DATA FOR PROCESSING:
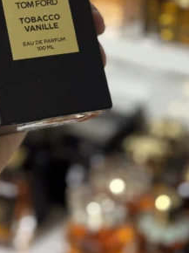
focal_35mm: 95
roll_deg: -0.1
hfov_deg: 15.5
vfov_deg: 20.3
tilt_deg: -21.8
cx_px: 49
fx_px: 693
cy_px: 25
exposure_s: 1/50
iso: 250
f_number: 1.78
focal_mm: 6.76
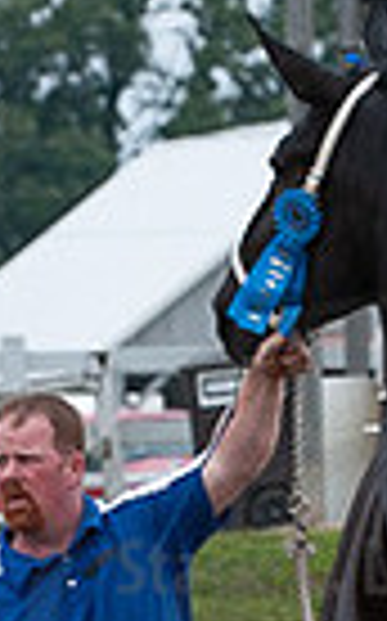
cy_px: 662
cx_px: 394
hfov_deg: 2.8
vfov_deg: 4.5
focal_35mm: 464
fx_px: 7846
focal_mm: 140
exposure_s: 1/1000
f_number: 5.6
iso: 1800
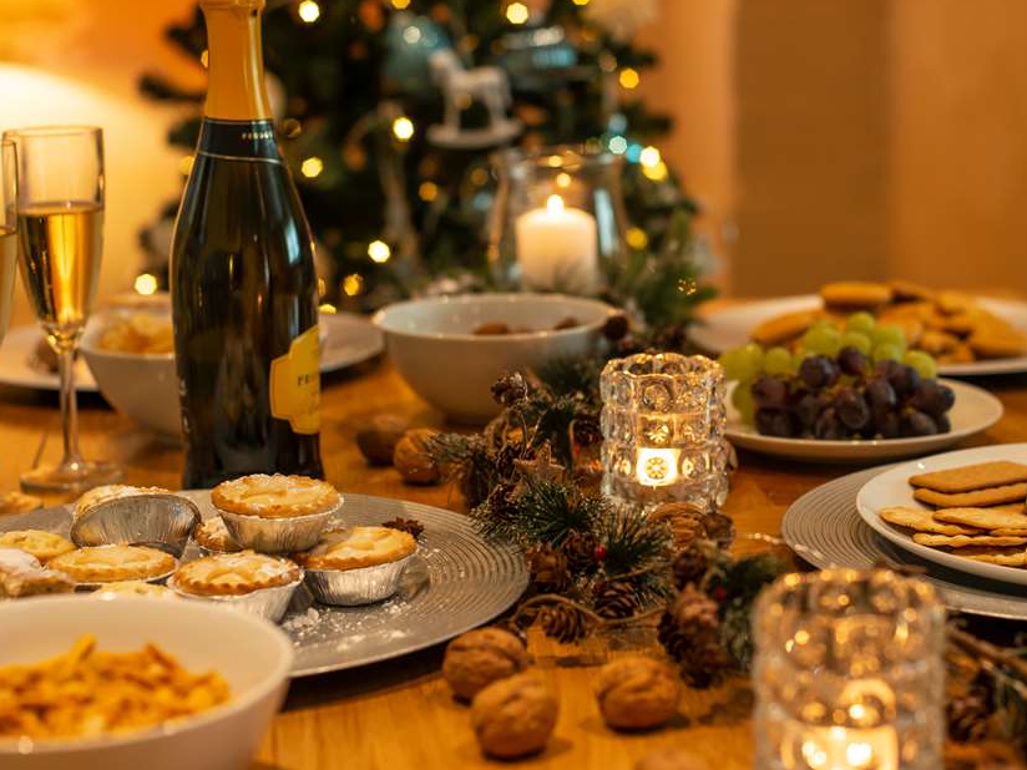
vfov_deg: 21.0
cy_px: 315
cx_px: 617
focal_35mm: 70
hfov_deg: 27.7
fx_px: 2077
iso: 400
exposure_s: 1/50
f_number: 3.2
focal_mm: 50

REQUIRED WORK:
In the copy, include every record exactly and no pictures at all.

ANSWER TO THIS EXERCISE:
focal_35mm: 95
roll_deg: -0.1
hfov_deg: 15.5
vfov_deg: 20.3
tilt_deg: -21.8
cx_px: 49
fx_px: 693
cy_px: 25
exposure_s: 1/50
iso: 250
f_number: 1.78
focal_mm: 6.76
cy_px: 662
cx_px: 394
hfov_deg: 2.8
vfov_deg: 4.5
focal_35mm: 464
fx_px: 7846
focal_mm: 140
exposure_s: 1/1000
f_number: 5.6
iso: 1800
vfov_deg: 21.0
cy_px: 315
cx_px: 617
focal_35mm: 70
hfov_deg: 27.7
fx_px: 2077
iso: 400
exposure_s: 1/50
f_number: 3.2
focal_mm: 50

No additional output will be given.